DSE-dependent stress-induced mutation also underlies half of spontaneous mutation in starved E. coli cells [Shee et al., 2011], resulting from spontaneous DSEs. Spontaneous DSEs are thought to occur when a replication fork collapses at an ssDNA nick (fig. 1a). If that is the source of most spontaneous DSEs, then repair synthesis might be expected to use a sister as template for error-prone repair synthesis under those circumstances (e.g. fig. 4c).
Further Discussion
Recent work on DSB-, RpoS-, SOS- and DinB-dependent chromosomal tet reversion in starving cells [Shee et al., 2011] showed that DSB-dependent stress-induced mutation is general and not restricted to conjugative plasmids as had been suggested [Foster and Trimarchi, 1995; Godoy et al., 2000; Radicella et al., 1995; Roth et al., 2006; Slechta et al., 2002; Slechta et al., 2003], and not limited to genes under selection while they are mutating. Genes under selection might have mutated independently of stress but the mutants selected by the stress condition. This study also dispelled concern about the extra F-borne dinB copy, which was shown to contribute only 2-fold [Shee et al., 2011]. Thus, the mechanism of DSB-dependent stress-induced mutagenesis is general.

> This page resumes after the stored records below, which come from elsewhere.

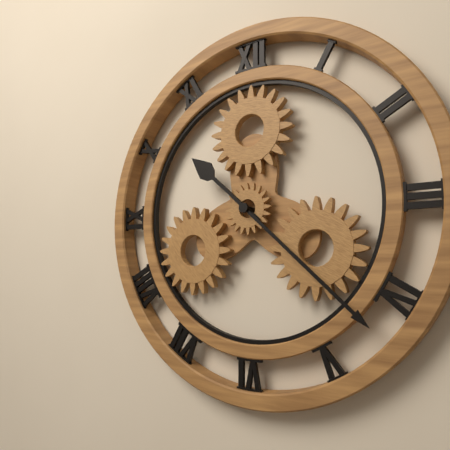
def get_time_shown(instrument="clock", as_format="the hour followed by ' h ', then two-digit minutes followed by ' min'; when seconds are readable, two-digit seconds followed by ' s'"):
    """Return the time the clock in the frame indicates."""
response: 10 h 22 min
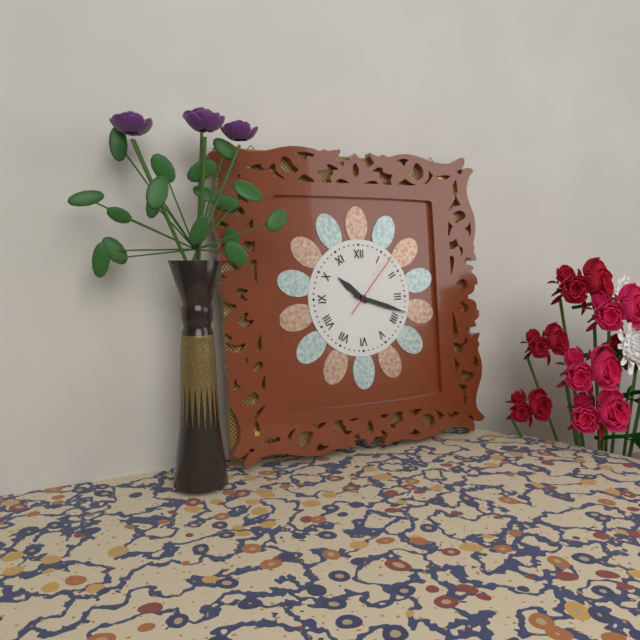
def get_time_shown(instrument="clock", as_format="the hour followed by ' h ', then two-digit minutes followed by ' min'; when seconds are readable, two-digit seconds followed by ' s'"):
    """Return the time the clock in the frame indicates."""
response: 10 h 18 min 07 s
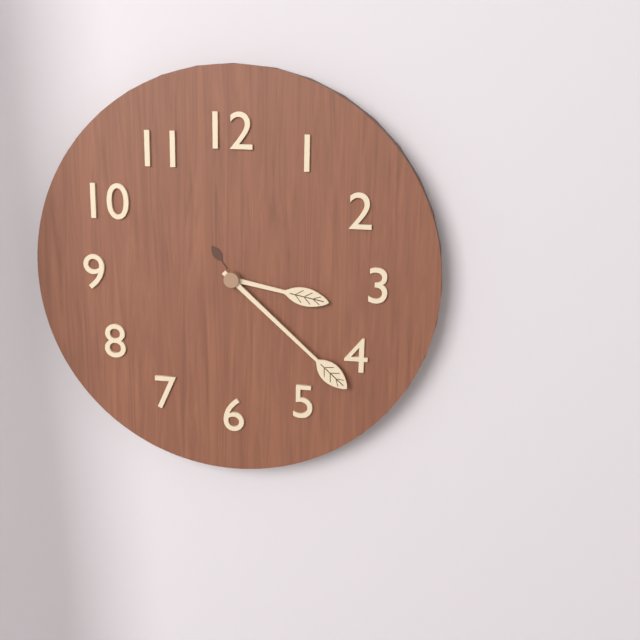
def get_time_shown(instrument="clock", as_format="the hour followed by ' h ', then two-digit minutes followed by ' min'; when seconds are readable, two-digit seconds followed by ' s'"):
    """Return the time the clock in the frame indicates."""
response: 3 h 22 min
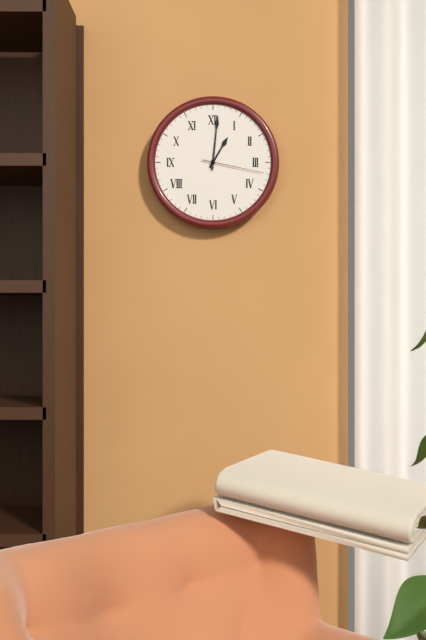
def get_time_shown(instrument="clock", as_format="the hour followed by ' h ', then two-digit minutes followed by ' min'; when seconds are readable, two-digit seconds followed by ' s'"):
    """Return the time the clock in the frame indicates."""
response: 1 h 01 min 17 s
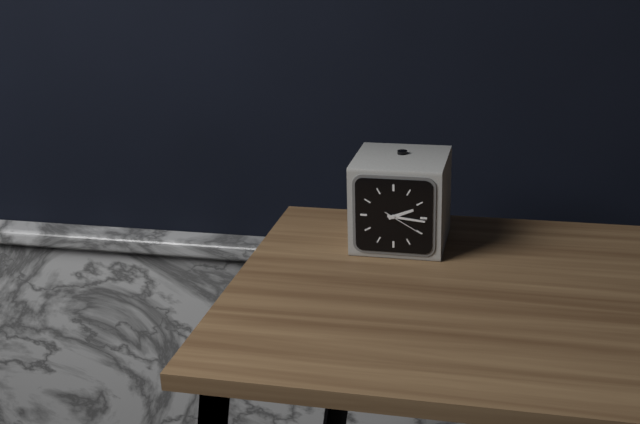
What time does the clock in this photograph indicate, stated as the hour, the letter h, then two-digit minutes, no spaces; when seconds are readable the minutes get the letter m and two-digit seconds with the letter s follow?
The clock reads 2h16
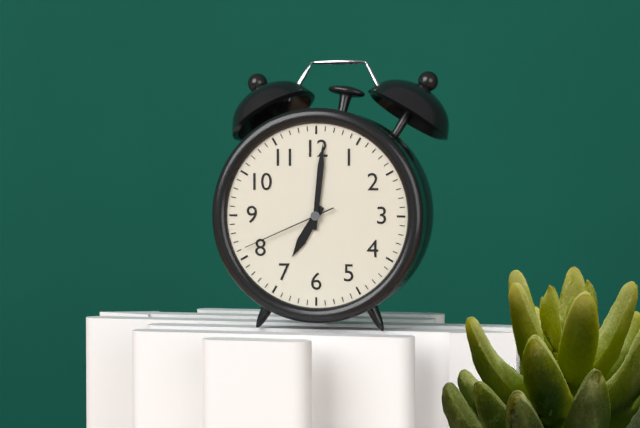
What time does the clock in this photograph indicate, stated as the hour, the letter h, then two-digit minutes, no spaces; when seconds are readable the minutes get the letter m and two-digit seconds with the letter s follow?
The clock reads 7h01m41s
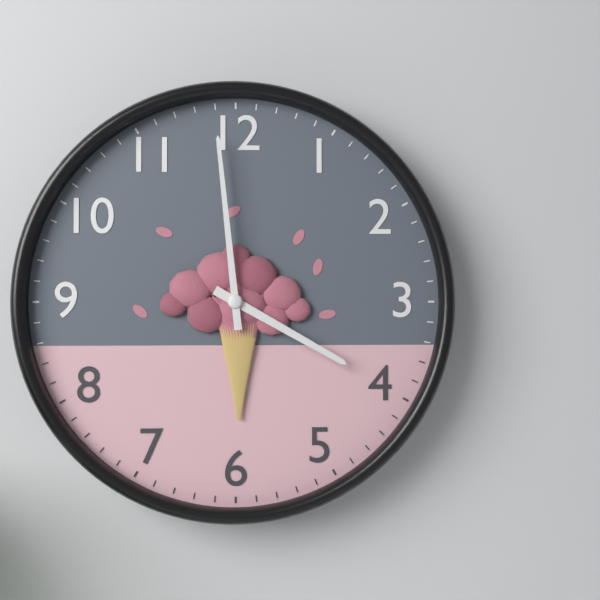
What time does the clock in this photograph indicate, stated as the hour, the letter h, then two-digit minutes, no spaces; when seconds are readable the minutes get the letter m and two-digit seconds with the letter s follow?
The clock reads 3h59
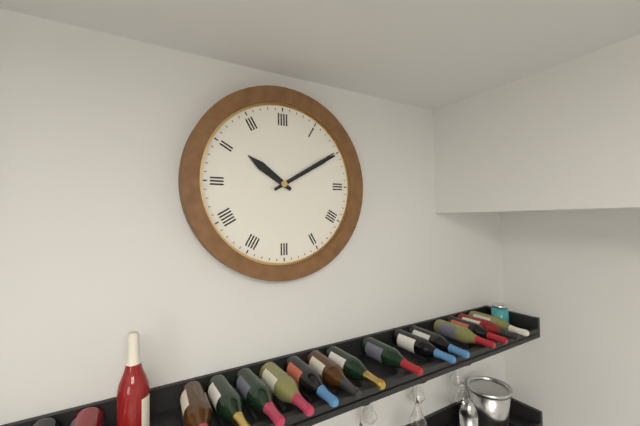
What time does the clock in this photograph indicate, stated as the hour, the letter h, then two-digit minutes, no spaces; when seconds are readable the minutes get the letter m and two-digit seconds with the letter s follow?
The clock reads 10h10
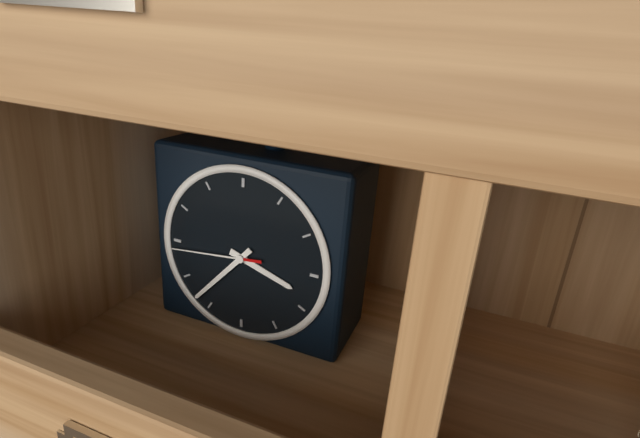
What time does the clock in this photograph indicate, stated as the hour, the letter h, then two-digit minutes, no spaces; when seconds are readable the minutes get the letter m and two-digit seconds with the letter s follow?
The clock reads 3h37m44s
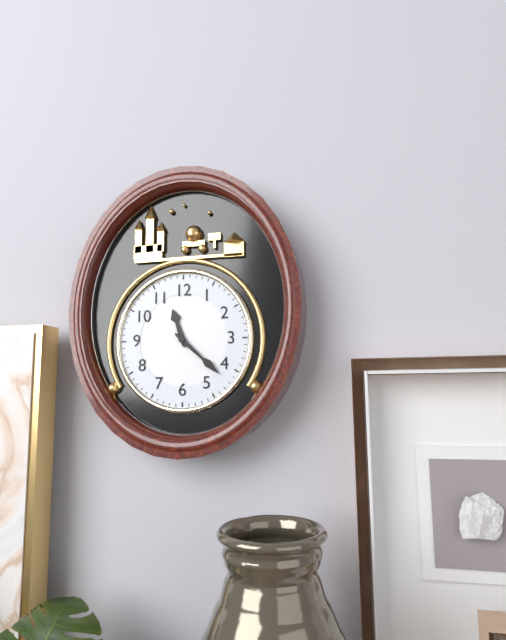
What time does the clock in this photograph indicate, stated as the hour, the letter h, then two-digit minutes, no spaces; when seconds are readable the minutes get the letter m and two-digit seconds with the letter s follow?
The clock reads 11h22
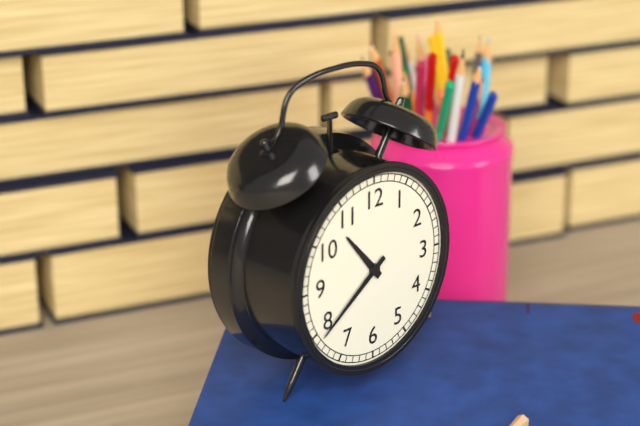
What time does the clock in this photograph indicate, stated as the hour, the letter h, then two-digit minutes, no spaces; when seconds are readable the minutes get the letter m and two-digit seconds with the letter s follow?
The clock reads 10h39
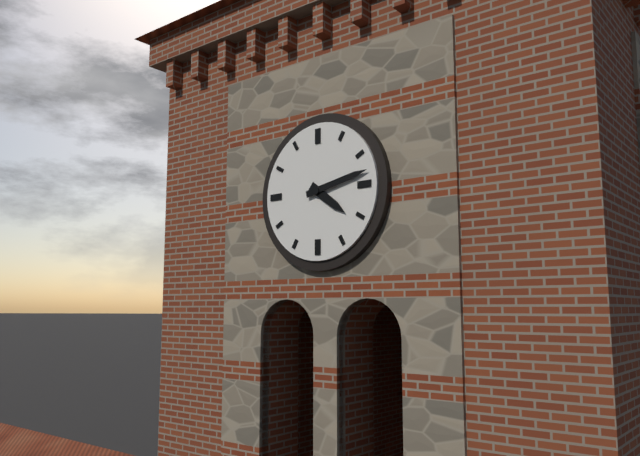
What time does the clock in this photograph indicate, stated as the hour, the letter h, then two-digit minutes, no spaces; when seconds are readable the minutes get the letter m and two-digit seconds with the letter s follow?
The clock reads 4h13
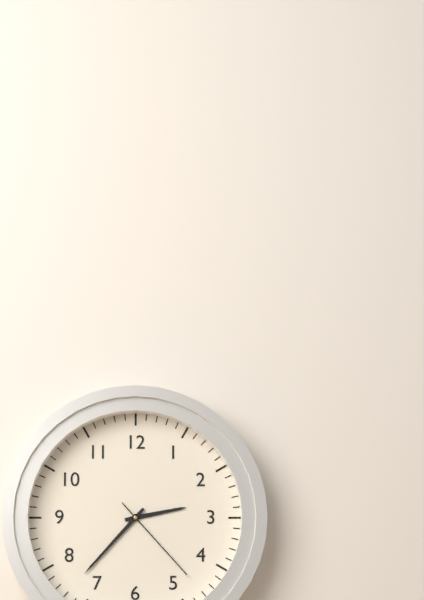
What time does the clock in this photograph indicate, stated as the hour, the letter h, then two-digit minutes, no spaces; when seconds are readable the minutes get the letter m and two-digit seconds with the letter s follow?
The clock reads 2h37m23s
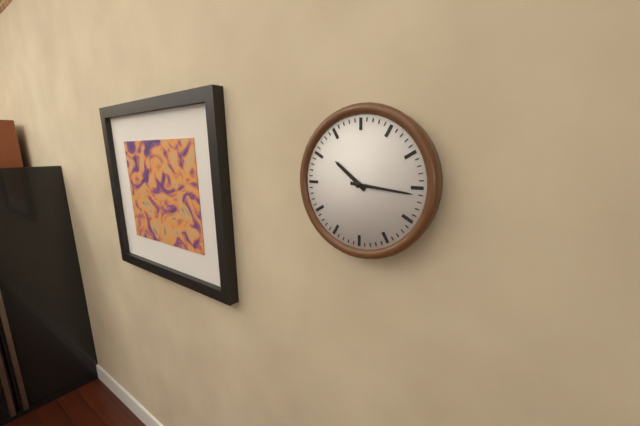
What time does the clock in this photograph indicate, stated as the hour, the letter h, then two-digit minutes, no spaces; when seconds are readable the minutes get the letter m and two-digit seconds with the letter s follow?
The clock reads 10h16
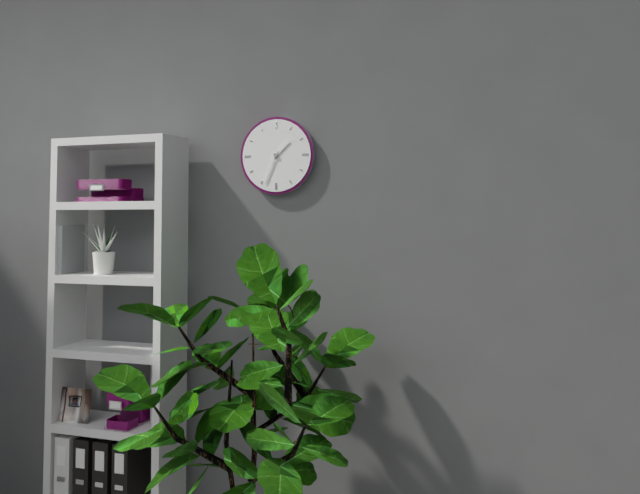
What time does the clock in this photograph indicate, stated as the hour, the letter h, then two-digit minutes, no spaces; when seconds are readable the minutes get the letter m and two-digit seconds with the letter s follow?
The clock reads 1h34
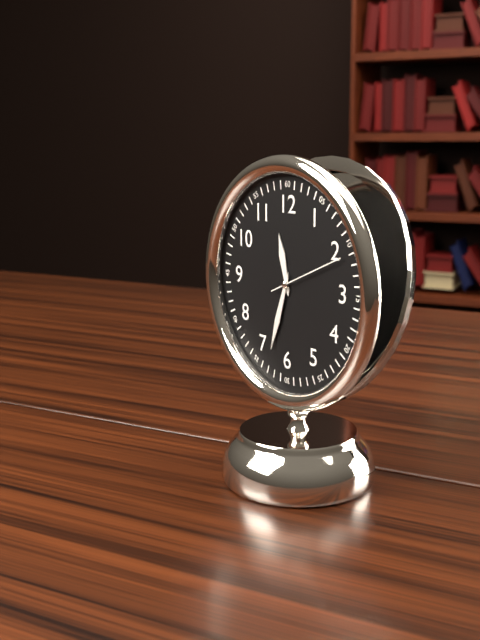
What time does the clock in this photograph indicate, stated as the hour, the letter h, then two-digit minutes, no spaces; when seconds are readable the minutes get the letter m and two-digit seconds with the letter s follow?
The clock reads 11h33m11s
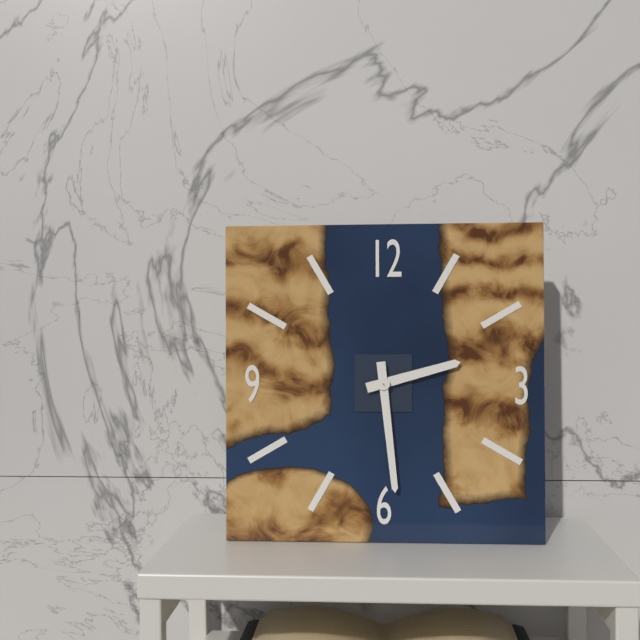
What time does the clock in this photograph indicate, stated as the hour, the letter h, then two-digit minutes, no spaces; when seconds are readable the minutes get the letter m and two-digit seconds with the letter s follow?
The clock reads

Another area of discussion on the mechanism of DSB-dependent stress-induced mutation is the basis for the requirement of homologous recombinational DSB repair proteins. In one model, homologous recombination events are proposed to promote duplication and amplification of the leaky lac frameshift allele under selection for Lac function, as a prerequisite to mutagenesis [Roth et al., 2006]. In another model, DSB-repair proteins function in error-prone DSE repair under stress [Ponder et al., 2005]. These views need not be opposed. First, the generation of required duplications is compatible with the error-prone DSE-repair model (fig. 4a) and helpful in explaining the frequencies of chromosomal mutation, discussed above.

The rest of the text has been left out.